El Comandante Schirra sonrió, casi con sorpresa. Pareció tomar un segundo aire; no pudo disimular su felicidad.
-¿Lo entiende ahora, doctor? Es el quo vadis de la Humanidad. Alguien tenía que hacer la pregunta, y de una manera que no pudiera ser ignorada.
-Usted y su tripulación nunca hubieran podido predecir este cambio. Ni siquiera sabía, hasta hace unos momentos, la consecuencia de su acto.
-Doctor...
-En unos días no pudieron tener una evolución tan drástica de sus perspectivas del mundo. Nunca sabrían a ciencia cierta lo que iba a pasar. En su quinto informe bromea y habla de cosas que hará al regresar. Algo pasó allá arriba, algo los hizo cambiar. ¿Qué, maldición, qué?
Fueron sólo unos segundos entre el momento en que había terminado de hablar y el instante en que la imagen del Comandante desapareció de la pantalla. A veces no recuerda qué fue primero. Lo único que se escuchaba era la voz de Schirra, cada vez más apagada.

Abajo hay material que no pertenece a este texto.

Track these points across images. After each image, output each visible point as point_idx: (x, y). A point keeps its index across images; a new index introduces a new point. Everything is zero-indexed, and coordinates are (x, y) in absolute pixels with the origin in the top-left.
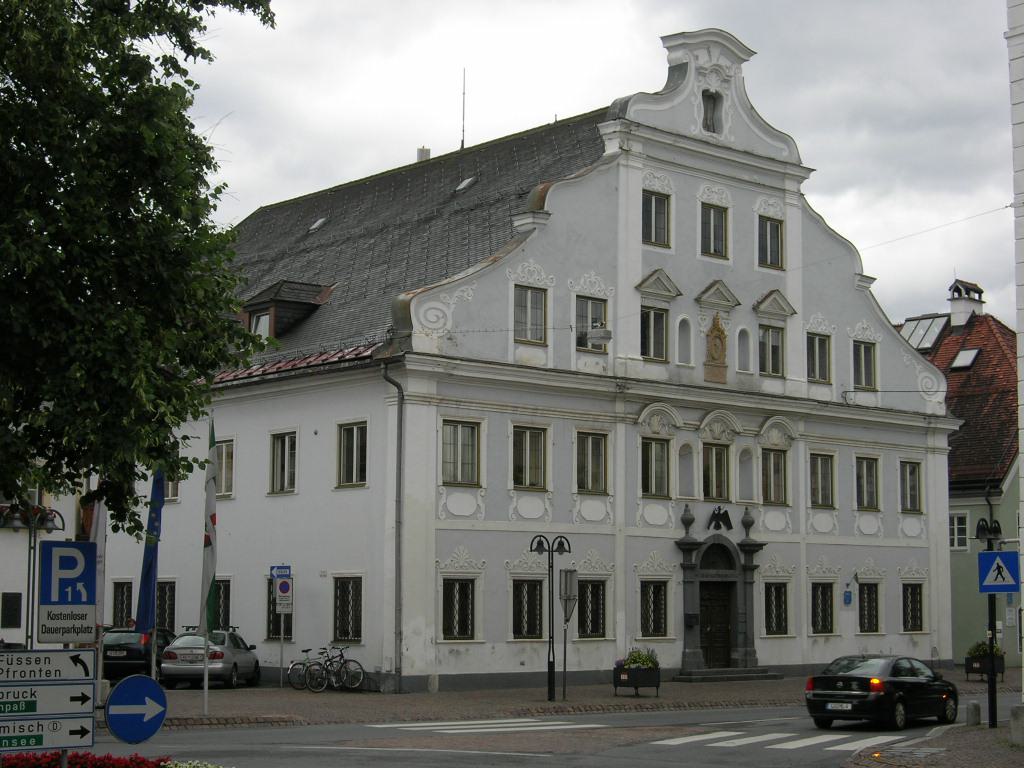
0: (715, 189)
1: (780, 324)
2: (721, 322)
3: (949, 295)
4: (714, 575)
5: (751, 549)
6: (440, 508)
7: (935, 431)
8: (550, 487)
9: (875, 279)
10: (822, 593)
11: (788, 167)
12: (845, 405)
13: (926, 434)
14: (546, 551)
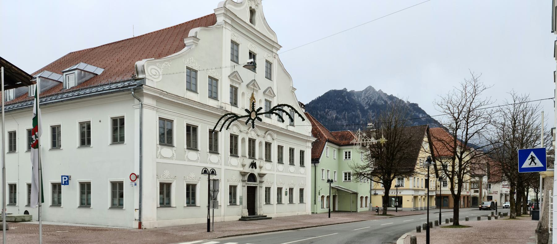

-Sucedió en la madrugada del noveno día de misión. Cernan había salido a reparar un deflector del ala izquierda. El lo vio primero, luego nos avisó.
La pantalla presentaba estática constante. En ese momento se vio una grabación, una grabación del circuito interno del Atlantis. En la esquina superior derecha se podía leer la fecha y la hora, con los segundos avanzando sin interrupción. La perspectiva mostraba la parte izquierda del fuselaje del Atlantis, al fondo la silueta cortada de la Tierra y muy lejos, atrás, el brillo del sol. ¿El sol?
¿Pero por qué aumentaba de tamaño? ¿Se estaba acercando? ¿Era el sol?
No podía darle crédito a sus ojos. Pensó por momentos que era la estática, pero ésta desapareció. Aquella luz se acercaba más y más, y adquiría forma, forma humana.
-Observe el aura, doctor. ¿La ve?
Ya aquella luz llenaba por completo el campo visual de la pantalla. Disminuyó lentamente de intensidad y entonces se pudieron distinguir las alas, doradas como el oro, aquel vestido de blancura luminosa y el rostro más inimaginablemente hermoso que ser humano alguno haya visto. El doctor Irwing sintió que se le formaba un nudo en la garganta ante esa visión celestial, ante aquel Ángel bondadoso que ahora volteaba muy lentamente hacia la cámara. No se pudo contener, las lágrimas invadieron sus ojos y deseó, deseó con toda su alma estar en el Atlantis.
-Vea cuando sonríe, doctor. ¿Lo vio?... ¿Lo vio?